◆ Activity ◆
From the first line to the last, copy the material exactly and leave the pictures out.

◆ Data listing ◆
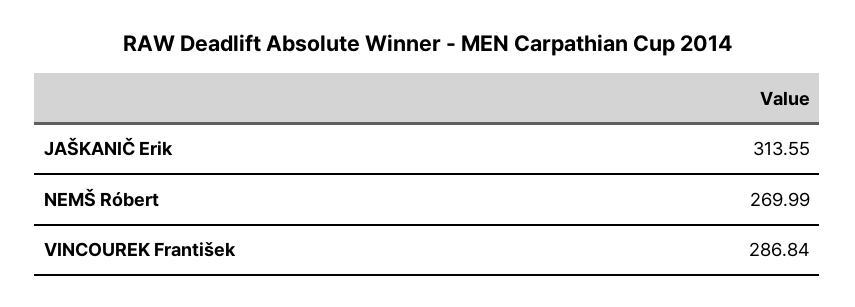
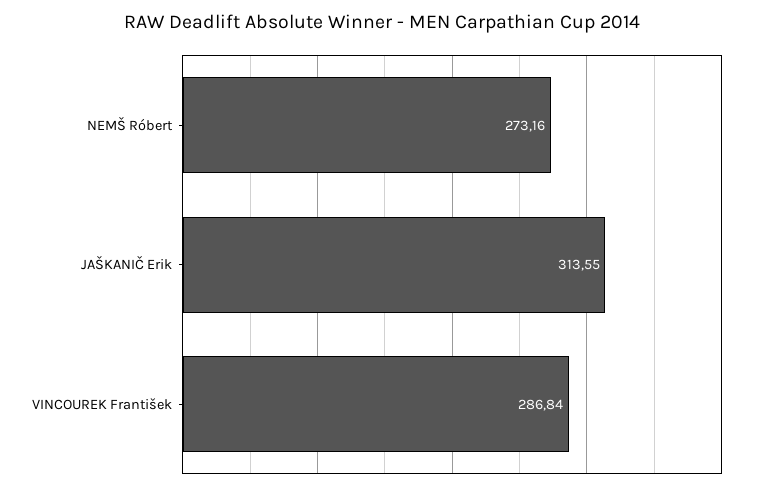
NEMŠ Róbert: 269.99 -> 273.16

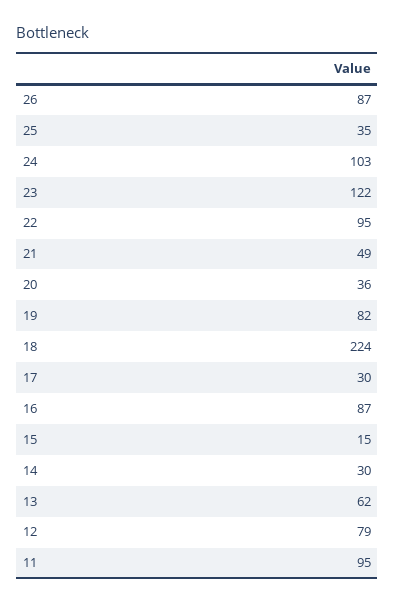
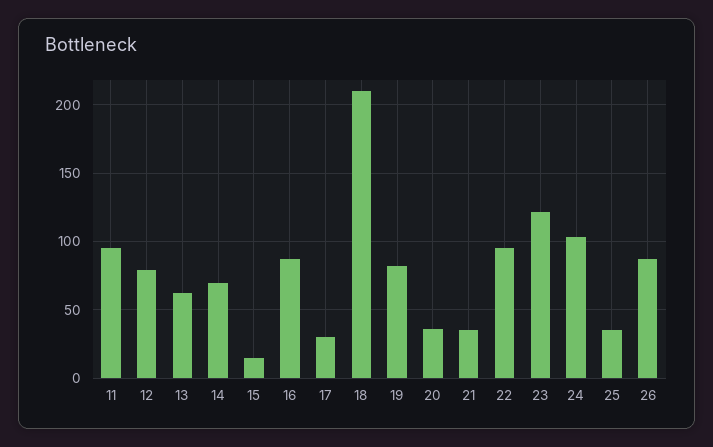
21: 49 -> 35
18: 224 -> 210
14: 30 -> 70

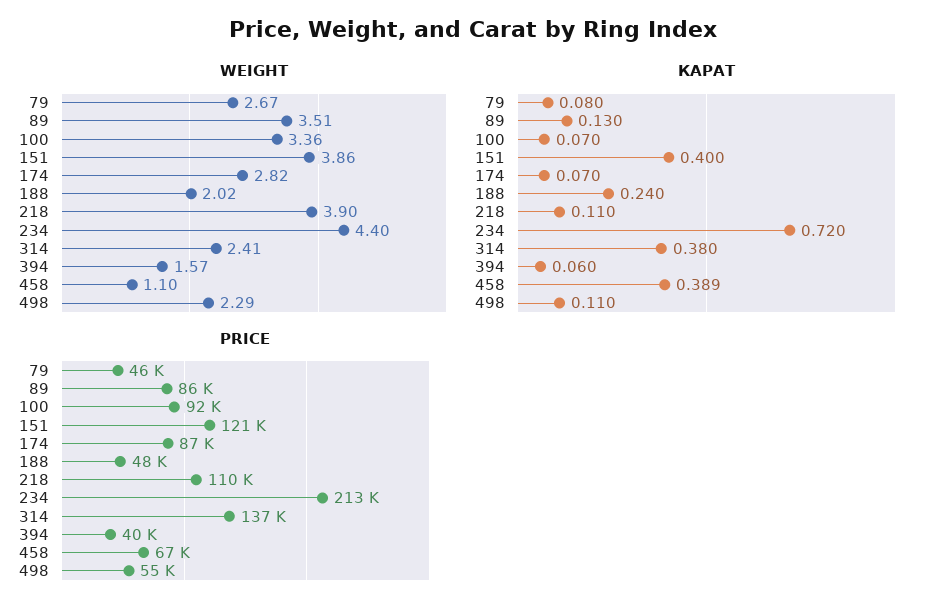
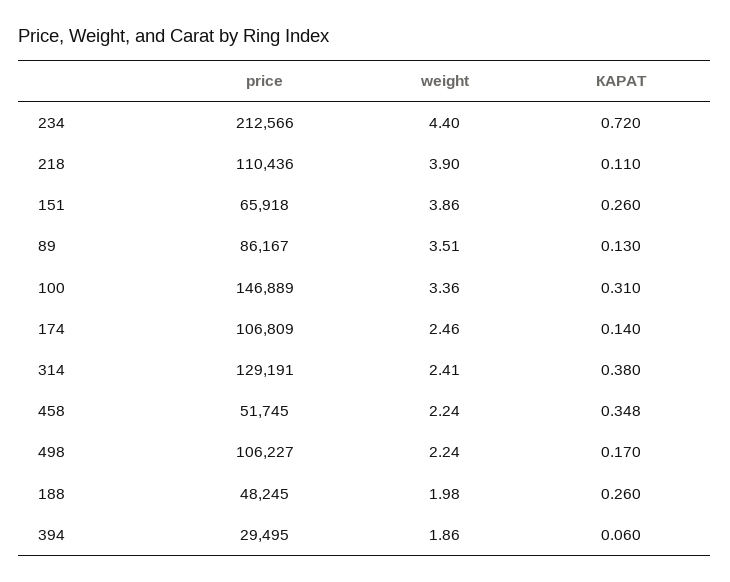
WEIGHT, 79: 2.67 -> none
WEIGHT, 174: 2.82 -> 2.46
WEIGHT, 188: 2.02 -> 1.98
WEIGHT, 394: 1.57 -> 1.86
WEIGHT, 458: 1.1 -> 2.24
WEIGHT, 498: 2.29 -> 2.24
КАРАТ, 79: 0.08 -> none
КАРАТ, 100: 0.07 -> 0.31
КАРАТ, 151: 0.4 -> 0.26
КАРАТ, 174: 0.07 -> 0.14
КАРАТ, 188: 0.24 -> 0.26
КАРАТ, 458: 0.389 -> 0.348
КАРАТ, 498: 0.11 -> 0.17
PRICE, 79: 46000 -> none
PRICE, 100: 92000 -> 146889
PRICE, 151: 121000 -> 65918
PRICE, 174: 87000 -> 106809
PRICE, 314: 137000 -> 129191
PRICE, 394: 40000 -> 29495
PRICE, 458: 67000 -> 51745
PRICE, 498: 55000 -> 106227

◆ Completed exercise ◆
NEMŠ Róbert: 269.99 -> 273.16

21: 49 -> 35
18: 224 -> 210
14: 30 -> 70

WEIGHT, 79: 2.67 -> none
WEIGHT, 174: 2.82 -> 2.46
WEIGHT, 188: 2.02 -> 1.98
WEIGHT, 394: 1.57 -> 1.86
WEIGHT, 458: 1.1 -> 2.24
WEIGHT, 498: 2.29 -> 2.24
КАРАТ, 79: 0.08 -> none
КАРАТ, 100: 0.07 -> 0.31
КАРАТ, 151: 0.4 -> 0.26
КАРАТ, 174: 0.07 -> 0.14
КАРАТ, 188: 0.24 -> 0.26
КАРАТ, 458: 0.389 -> 0.348
КАРАТ, 498: 0.11 -> 0.17
PRICE, 79: 46000 -> none
PRICE, 100: 92000 -> 146889
PRICE, 151: 121000 -> 65918
PRICE, 174: 87000 -> 106809
PRICE, 314: 137000 -> 129191
PRICE, 394: 40000 -> 29495
PRICE, 458: 67000 -> 51745
PRICE, 498: 55000 -> 106227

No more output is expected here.